Dataset Title: Factory Unit Production
Dataset Source: From Table
Select Database: factory
Select Table: v_units_prod

Dataset Title: Employee Sick Time
Dataset Source: From Table
Select Database: hr
Select Table: v_employee_leave_time

NOTE: You may need to edit the dataset and confirm that the fields are marked correctly (i.e. Dimensions, Measures).

Create Visuals

Select VISUALS
Select NEW DASHBOARD

Let’s use Revenue Downturn Investigation for the title of this visual.

In Dashboard Designer, select Visuals tab. We are going to create three (3) new visuals using data connection Default Impala VW.
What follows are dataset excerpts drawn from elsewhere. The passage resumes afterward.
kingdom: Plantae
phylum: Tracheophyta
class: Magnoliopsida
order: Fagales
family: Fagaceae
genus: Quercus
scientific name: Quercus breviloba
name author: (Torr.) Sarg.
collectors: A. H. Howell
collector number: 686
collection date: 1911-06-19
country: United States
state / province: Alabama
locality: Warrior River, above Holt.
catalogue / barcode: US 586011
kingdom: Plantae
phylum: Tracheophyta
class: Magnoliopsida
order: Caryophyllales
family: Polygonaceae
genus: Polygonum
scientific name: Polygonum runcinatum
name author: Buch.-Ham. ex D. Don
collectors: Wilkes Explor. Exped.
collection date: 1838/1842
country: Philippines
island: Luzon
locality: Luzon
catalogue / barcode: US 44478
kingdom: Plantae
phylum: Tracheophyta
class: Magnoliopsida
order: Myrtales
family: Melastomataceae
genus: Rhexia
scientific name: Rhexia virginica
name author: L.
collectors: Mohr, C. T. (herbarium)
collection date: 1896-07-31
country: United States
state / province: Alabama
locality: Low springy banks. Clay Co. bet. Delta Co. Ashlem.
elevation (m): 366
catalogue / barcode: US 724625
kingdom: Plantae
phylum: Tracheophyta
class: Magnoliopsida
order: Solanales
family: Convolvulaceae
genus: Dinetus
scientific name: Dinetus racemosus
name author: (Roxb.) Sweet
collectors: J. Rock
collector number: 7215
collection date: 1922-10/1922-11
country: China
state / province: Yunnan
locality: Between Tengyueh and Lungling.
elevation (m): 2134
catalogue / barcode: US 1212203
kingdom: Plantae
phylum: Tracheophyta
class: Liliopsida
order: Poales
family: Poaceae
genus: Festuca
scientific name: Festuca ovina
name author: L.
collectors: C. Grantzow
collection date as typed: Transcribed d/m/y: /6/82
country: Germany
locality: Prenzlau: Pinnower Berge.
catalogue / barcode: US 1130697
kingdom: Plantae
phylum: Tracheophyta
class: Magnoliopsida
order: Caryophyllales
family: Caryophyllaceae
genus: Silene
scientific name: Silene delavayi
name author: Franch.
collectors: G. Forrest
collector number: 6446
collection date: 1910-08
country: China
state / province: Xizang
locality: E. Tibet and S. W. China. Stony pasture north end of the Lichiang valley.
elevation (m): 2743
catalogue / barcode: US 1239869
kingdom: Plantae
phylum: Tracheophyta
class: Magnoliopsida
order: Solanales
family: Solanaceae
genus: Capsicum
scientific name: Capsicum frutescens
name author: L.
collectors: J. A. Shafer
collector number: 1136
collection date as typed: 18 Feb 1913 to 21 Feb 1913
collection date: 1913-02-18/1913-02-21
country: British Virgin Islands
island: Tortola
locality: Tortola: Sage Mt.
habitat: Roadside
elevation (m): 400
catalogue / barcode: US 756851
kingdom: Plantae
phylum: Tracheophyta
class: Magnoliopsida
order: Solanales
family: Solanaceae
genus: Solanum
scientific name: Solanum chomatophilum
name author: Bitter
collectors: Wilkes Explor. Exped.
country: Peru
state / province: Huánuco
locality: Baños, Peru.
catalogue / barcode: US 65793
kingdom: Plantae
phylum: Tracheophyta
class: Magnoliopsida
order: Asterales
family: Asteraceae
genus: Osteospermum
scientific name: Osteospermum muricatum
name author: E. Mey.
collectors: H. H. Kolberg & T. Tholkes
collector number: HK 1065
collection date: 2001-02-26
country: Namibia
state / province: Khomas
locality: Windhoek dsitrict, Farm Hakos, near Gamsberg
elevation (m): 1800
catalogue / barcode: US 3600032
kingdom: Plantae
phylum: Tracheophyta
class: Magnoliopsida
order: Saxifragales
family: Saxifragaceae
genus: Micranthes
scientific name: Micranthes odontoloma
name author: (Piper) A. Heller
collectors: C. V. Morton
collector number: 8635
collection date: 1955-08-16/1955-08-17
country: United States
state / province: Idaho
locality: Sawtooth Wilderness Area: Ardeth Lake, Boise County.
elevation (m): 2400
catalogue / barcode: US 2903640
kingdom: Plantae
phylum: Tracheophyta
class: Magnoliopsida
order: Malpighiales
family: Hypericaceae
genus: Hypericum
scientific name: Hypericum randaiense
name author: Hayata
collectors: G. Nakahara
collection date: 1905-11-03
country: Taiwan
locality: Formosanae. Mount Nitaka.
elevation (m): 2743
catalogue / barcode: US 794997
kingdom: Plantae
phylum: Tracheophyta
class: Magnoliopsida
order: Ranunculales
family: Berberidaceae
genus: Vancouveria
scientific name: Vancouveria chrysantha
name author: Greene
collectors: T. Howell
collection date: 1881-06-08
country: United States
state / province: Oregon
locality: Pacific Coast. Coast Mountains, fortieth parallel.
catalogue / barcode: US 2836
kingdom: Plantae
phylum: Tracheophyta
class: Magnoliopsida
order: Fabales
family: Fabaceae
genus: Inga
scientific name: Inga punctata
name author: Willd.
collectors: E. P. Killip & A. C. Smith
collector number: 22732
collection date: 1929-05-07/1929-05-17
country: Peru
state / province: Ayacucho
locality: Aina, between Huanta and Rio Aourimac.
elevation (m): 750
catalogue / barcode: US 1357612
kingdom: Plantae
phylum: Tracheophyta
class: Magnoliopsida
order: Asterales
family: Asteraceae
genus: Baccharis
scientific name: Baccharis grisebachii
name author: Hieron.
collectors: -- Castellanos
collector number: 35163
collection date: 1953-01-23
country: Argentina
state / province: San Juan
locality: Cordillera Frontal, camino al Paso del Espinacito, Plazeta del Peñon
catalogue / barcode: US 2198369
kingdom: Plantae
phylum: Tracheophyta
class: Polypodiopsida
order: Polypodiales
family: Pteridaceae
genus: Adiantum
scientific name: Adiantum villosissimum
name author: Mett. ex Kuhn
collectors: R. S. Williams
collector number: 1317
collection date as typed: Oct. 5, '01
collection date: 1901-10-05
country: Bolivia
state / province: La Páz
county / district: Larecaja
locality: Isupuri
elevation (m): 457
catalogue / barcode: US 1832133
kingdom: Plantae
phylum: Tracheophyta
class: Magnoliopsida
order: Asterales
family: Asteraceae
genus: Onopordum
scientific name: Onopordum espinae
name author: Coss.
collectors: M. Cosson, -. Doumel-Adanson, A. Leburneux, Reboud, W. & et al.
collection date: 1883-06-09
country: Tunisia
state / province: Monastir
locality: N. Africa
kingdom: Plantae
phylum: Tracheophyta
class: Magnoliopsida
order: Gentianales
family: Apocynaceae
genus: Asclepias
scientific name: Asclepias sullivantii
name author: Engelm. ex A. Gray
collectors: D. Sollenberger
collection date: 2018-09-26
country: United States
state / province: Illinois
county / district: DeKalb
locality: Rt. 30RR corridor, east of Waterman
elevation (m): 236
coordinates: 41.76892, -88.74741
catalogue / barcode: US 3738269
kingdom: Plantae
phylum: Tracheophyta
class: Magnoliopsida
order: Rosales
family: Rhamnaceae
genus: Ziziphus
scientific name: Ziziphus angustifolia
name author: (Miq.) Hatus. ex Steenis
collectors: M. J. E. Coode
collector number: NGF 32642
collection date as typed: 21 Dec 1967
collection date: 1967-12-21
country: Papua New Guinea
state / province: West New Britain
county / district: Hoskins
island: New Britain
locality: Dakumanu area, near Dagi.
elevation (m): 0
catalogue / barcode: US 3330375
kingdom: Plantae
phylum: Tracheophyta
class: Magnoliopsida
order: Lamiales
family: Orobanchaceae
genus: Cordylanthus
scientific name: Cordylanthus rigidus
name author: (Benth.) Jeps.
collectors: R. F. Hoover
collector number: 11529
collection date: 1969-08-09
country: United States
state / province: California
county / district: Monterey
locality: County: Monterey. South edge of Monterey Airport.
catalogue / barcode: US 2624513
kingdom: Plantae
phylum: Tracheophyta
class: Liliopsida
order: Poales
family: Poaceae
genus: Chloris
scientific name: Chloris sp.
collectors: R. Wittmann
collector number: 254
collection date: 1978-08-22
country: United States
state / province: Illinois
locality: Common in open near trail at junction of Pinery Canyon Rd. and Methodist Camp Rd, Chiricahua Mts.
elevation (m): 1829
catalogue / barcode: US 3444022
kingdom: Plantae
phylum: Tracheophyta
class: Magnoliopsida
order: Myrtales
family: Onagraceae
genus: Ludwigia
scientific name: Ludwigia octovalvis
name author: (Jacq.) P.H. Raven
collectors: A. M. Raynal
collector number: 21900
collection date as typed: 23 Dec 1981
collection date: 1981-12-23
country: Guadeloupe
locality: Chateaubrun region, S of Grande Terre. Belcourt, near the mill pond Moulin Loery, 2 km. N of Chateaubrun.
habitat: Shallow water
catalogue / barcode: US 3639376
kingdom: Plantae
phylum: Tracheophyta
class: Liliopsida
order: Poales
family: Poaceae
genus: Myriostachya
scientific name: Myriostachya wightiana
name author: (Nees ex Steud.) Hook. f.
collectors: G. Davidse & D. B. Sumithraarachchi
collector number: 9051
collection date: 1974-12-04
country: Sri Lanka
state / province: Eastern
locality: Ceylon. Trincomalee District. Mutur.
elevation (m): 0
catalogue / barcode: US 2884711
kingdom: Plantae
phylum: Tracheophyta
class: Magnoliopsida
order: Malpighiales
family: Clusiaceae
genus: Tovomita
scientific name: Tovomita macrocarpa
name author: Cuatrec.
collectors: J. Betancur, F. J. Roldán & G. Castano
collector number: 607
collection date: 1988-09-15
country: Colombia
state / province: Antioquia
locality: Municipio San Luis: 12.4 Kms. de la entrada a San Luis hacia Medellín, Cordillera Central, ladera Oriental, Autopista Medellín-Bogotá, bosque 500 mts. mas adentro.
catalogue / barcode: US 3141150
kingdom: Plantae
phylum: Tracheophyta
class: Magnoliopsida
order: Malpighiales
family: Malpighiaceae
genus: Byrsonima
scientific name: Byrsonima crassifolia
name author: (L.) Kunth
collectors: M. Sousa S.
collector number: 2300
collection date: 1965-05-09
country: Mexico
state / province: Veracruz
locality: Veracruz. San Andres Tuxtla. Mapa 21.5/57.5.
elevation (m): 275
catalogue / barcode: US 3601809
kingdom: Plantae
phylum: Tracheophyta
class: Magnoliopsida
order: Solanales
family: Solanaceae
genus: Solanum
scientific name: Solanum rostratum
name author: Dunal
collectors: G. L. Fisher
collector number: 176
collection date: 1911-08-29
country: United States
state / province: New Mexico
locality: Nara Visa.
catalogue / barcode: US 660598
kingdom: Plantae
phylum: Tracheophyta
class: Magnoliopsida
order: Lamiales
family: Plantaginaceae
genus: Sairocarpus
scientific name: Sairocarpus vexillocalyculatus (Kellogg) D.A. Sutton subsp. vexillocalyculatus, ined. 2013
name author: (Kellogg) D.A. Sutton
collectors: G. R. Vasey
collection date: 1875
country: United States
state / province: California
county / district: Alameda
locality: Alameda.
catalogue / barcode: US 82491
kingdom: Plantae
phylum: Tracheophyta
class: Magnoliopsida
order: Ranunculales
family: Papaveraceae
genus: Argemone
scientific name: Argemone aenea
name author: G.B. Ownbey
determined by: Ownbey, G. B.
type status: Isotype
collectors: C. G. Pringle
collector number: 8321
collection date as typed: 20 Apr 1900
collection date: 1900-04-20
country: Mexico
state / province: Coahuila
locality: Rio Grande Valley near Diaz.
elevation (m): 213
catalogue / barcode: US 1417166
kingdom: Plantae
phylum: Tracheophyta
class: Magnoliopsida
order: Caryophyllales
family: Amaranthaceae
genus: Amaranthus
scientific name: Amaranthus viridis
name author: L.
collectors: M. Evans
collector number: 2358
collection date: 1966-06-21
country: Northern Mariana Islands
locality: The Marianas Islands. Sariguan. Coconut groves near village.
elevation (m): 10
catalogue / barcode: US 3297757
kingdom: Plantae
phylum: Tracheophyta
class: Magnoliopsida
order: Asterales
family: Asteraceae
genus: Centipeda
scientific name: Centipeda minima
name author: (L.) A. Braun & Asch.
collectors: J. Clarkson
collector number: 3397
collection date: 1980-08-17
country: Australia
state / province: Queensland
Create visual for table Factory Revenue:

Title: Revenue Per Factory
Build Tab:

Graph Type: Bars
X Axis: factory_id, (ascending order)
Y Axis: total_revenue
Refresh Visual

Settings > Marks > Label measure values for bars: ON
Settings > Axes > Dynamically size graph to window size: ON

Create visual for table Factory Unit Production:

Title: Unit Production Per Factory
Build Tab:

Graph Type: Grouped Bars
X Axis: factory_id, machine_id
Y Axis: avg_units_produced
Colors: machine_id
Refresh Visual

Click Explore Options icon on the visual and select Settings. Choose Skinny Bars, dynamic sizing.

Create visual for table Employee Sick Time:

Title: Employee Leave Time Distribution Per Factory
Build Tab:

Graph Type: Grouped Bars
X Axis: factory_id(ascending order) Leave_type (descending order)
Y Axis: avg_time
Refresh Visual

We are done creating our dashboard. To save it, click on Save.

It should look like the following:

Summary

Congratulations on completing the tutorial.

In this tutorial, you got to experiment with several services that Cloudera Data Platform (CDP) has to offer:

Cloudera Data Warehouse (Impala, Hue and Data Visualization)
Cloudera Data Engineering

As you have seen, it was easy to analyze datasets and create beautiful reports using Cloudera Data Visualization.

This tutorial covered a very small portion of what Cloudera Data Warehouse (CDW), Cloudera Data Engineering (CDE) and other Cloudera Data Platform (CDP) experiences can do. You are encouraged to continue exploring and broaden your knowledge.